Final Answer:
Tori and Bridgette will each have collected 12 signatures in 3 minutes.
Step-by-step explanation:
To represent Tori and Bridgette's signature collection rates, we'll use the variables T and B respectively. Let's assume Tori collects T signatures per minute and Bridgette collects B signatures per minute. The combined time they've spent is 3 minutes, and the total number of signatures they've collected is 24.

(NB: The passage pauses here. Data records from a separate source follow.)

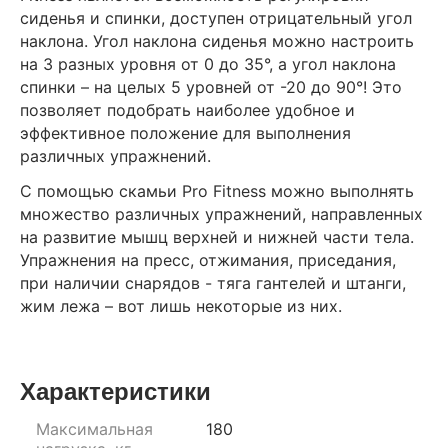
сиденья и спинки, доступен отрицательный угол
наклона. Угол наклона сиденья можно настроить
на 3 разных уровня от 0 до 35°, а угол наклона
спинки – на целых 5 уровней от -20 до 90°! Это
позволяет подобрать наиболее удобное и
эффективное положение для выполнения
различных упражнений.
С помощью скамьи Pro Fitness можно выполнять
множество различных упражнений, направленных
на развитие мышц верхней и нижней части тела.
Упражнения на пресс, отжимания, приседания,
при наличии снарядов - тяга гантелей и штанги,
жим лежа – вот лишь некоторые из них.
Характеристики
Максимальная
180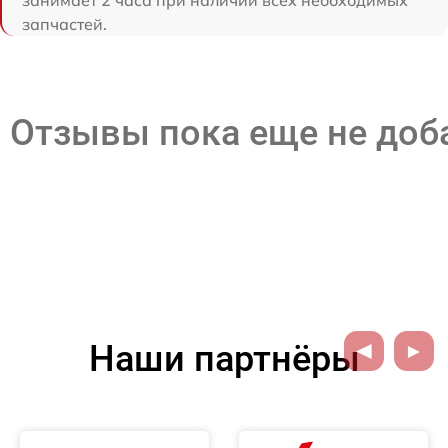
занимает 2 часа при наличии всех необходимых
запчастей.
Отзывы пока еще не до
Наши партнёры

We can set up a system of equations based on this information:
Equation 1: T * 3 = Total signatures collected by Tori
Equation 2: B * 3 = Total signatures collected by Bridgette
Equation 3: Total signatures by both = Total signatures collected by Tori + Total signatures collected by Bridgette = 24
Solving equations 1 and 2:
T * 3 = 24, B * 3 = 24
T = 24 / 3, B = 24 / 3
T = 8, B = 8
Therefore, Tori and Bridgette each collected 8 signatures in 3 minutes. However, this doesn't add up to the total of 24 signatures. So, we need to reassess the values.
Since the total signatures should be 24, we reconsider the rates:
T * 3 + B * 3 = 24
8 * 3 + B * 3 = 24
24 + B * 3 = 24
B * 3 = 24 - 24
B * 3 = 0
B = 0 / 3
B = 0
T * 3 = 24
T = 24 / 3
T = 8
So, Tori collected 8 signatures in 3 minutes. With Bridgette having 0 signatures in the same time frame, the total of 24 signatures could not be achieved. Revising the rates, Tori and Bridgette must have both collected 12 signatures in 3 minutes to reach the total of 24, demonstrating an equal contribution from each activist.